Rona Fairhead lays out the BBC Trust’s role in making the BBC fit for purpose
Like almost everyone in this room, I grew up with the BBC. As a child, it was a weekly treat to have supper watching Doctor Who and stay up late for Match of the Day on a Saturday evening.
Some may say there's a huge amount of noisy discussion about the BBC all the time – not least in the media and at Westminster. But Charter review is on the horizon after the election. This will be a very real debate about the future size and shape of the BBC.
I took this job because I believe the BBC Trust needs to be at the heart of that debate. And I believe it needs to be a proper public debate, not one conducted by a small elite.
I hope I'm no one's idea of a cheerleader. I spent a lot of my working life competing hard against the BBC. I'm not someone to gloss over the BBC's faults, problems or challenges.
Today, therefore, I want to recognise the challenges of the BBC, but I also want to put forward what we, the Trust, aim to do as we agree its strategy for the next 10 years.
And that is: to make sure that the public voice is heard; to refine – or change – the broader public purposes of the BBC as they are set out in the Charter; and to preserve the BBC's independence, because the BBC belongs to everyone – it is not owned by the government.
There is much that has impressed me since arriving at the BBC – its focus on captivating its audience with outstanding creative content and developing creative talent across the UK; and the broad and deep support from the music industry and the independent production sector.
Greg Dyke once described the BBC as an 800lb gorilla. That description is no longer an accurate one: 2014 was a year of extraordinary consolidation among production companies in the UK – some of the BBC's most important creative partners.
Super-indies became mega-indies, as three of the top four production companies were taken over by international groups that dwarf the BBC.
And there's new competition from global giants such as Google, Amazon and Apple.
As for the challenge of managing the BBC's commercial impact, clearly, the corporation is a major market intervention. While it needs to serve all licence-fee payers, it also needs to be sensitive to commercial players operating in the UK market.
However, allegations about the BBC's impact need to be understood in context – and not overdone.
The BBC should be kept out of politics as far as possible. It’s part of my job, and the Trust’s role, to do everything we can to protect it
The BBC faces a real challenge on costs. Homes everywhere are scrutinising cost; never has value for money been more important.
My entire working life has been in the commercial sector, so this is an area where I believe I can bring experience to bear.
In my first four months, my observations are these:
- Much has been done to improve efficiency, but this is a never-ending journey and there is more to do;
- There remains a persistent refrain that the BBC is a difficult organisation to deal with – we've all heard the saying that partnership is something the BBC does to you rather than with you;
- The BBC needs to become more agile – simpler to work in and to work with;
- More needs to be done to get a commercial return for the licence-fee payers from its content – but recognising two key constraints: the complex web of rights and the intensity of global competition.
The Director-General is pursuing plans to address all these areas, by:
- Achieving a £1.5bn savings plan;
- Setting a new culture of "compete or compare", by subjecting the BBC's activities to competition or rigorous benchmarking;
- Developing a simpler, more responsive organisation;
- Becoming a better partner and collaborator; and
- Revisiting the commercial strategy to get the best long-term results for the public.

_Given request A_
Answer each question using the BBC Trust speech.
(i) Who once described the BBC as an 800lb gorilla?
(ii) How many of the top four production companies were taken over by international groups?
(iii) What is the size of the savings plan the Director-General is pursuing?
_Given request B_
List every measure that the BBC Trust speech says the Director-General is pursuing.
The records come from a separate source, not from the speech.

_Items_
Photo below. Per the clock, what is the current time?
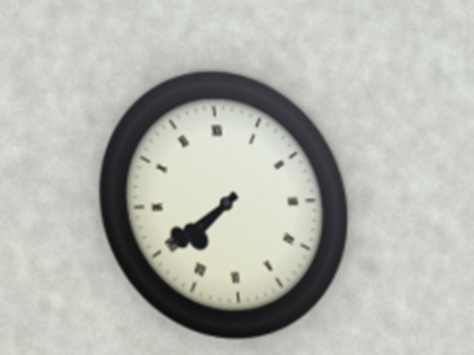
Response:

...

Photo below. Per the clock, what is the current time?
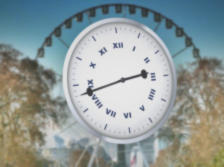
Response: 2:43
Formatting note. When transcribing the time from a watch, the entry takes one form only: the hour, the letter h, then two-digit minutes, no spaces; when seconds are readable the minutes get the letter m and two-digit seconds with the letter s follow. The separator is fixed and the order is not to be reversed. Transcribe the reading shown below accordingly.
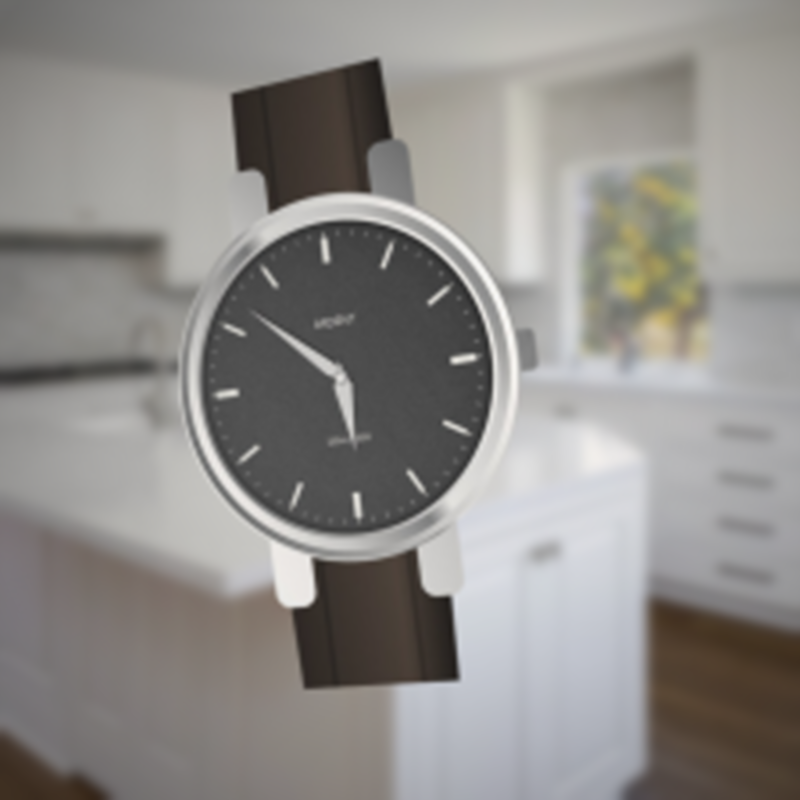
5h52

_Final result A_
(i) Greg Dyke
(ii) Three
(iii) £1.5bn

_Final result B_
- Achieving a £1.5bn savings plan
- Setting a new culture of "compete or compare," by subjecting the BBC's activities to competition or rigorous benchmarking
- Developing a simpler, more responsive organization
- Becoming a better partner and collaborator
- Revisiting the commercial strategy to get the best long-term results for the public